TEXT >>

** BEGIN **

So now I have an understanding of clean architecture. Before starting the sample API let us briefly review the Dapper.
Dapper explained
- A dapper is a simple Object Mapper or a Micro: ORM and is responsible for mapping between a database and programming language.
- Dapper was created by the Stack Overflow team to address their issues and open-source it. Dapper used at Stack Overflow itself showcases its strength.
- It drastically reduces the database access code and focuses on getting database tasks done instead of being full-on ORM.
- It can be integrated with any database such as SQL Server, Oracle, SQLite, MySQL, PostgreSQL, etc.
- If DB is already designed, then using Dapper is an optimal and efficient option.
- Performance: Dapper is faster at querying data compared to the performance of the Entity Framework. This is because Dapper works directly with the RAW SQL and hence the time delay is relatively less.
Along with Dapper in this article, we will use Repository Pattern and Unit of Work and show you how Dapper can be used in an ASP.NET 8.0 API following Repository Pattern and Unit of Work.
Solution and Project Setup
First of all, create a new table that’ll be used to perform the CRUD operation. You can use the scripts shared under the CleanArch.Sql/Scripts folder of the code sample.
Once our back end is ready, Open Visual Studio 2022 create a blank solution project, and name it to CleanArch.
Set Up the Core Layer
Under the solution, create a new Class Library project and name it CleanArch.Core.
Add a new folder Entities and add a new entity class with the name Contact.
public class Contact
{
public int? ContactId { get; set; }
public string FirstName { get; set; }
public string LastName { get; set; }
public string Email { get; set; }
public string PhoneNumber { get; set; }
}
One thing to note down here is that the Core layer should not depend on any other Project or Layer. This is very important while working with Clean Architecture.
Set Up the Application Layer
- Add another Class Library Project and name it CleanArch.Application.
- Add a new folder Application and under this, we will define the interfaces that will be implemented at another layer.
- Create a generic IRepository interface and define the CRUD methods.
public interface IRepository<T> where T : class
{
Task<IReadOnlyList<T>> GetAllAsync();
Task<T> GetByIdAsync(long id);
Task<string> AddAsync(T entity);
Task<string> UpdateAsync(T entity);
Task<string> DeleteAsync(long id);
}
- Add a reference to the Core project, The Application project always depends only on the Core Project.
- After that add a Contact specific repository (IContactRepository), and inherit it from IRepository
- Also, create a new interface, and name it IUnitOfWork since we will be using Unit of Work in our implementation.

** END **

INFORMATION PROVIDED >>

** BEGIN **

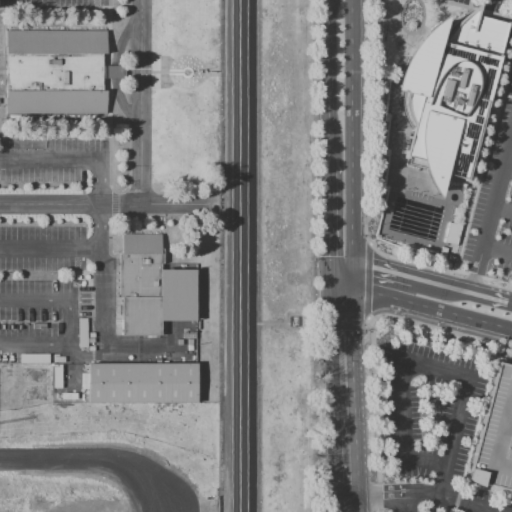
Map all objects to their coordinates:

** END **

REQUIRED TASKS >>
1 > In the Dapper article, which team created Dapper?
2 > Decide whether each statement agrees with the Dapper article, answering yes or no and quoting the words that settle it: (a) Dapper can be used with PostgreSQL. (b) The Core layer depends on the Application project. (c) The blank solution is created in Visual Studio 2022 and named CleanArch.

COMPLETED EXERCISE >>
1 > The Stack Overflow team created Dapper.

2 >
(a) Yes: "It can be integrated with any database such as SQL Server, Oracle, SQLite, MySQL, PostgreSQL, etc."
(b) No: "the Core layer should not depend on any other Project or Layer."
(c) Yes: "Open Visual Studio 2022 create a blank solution project, and name it to CleanArch."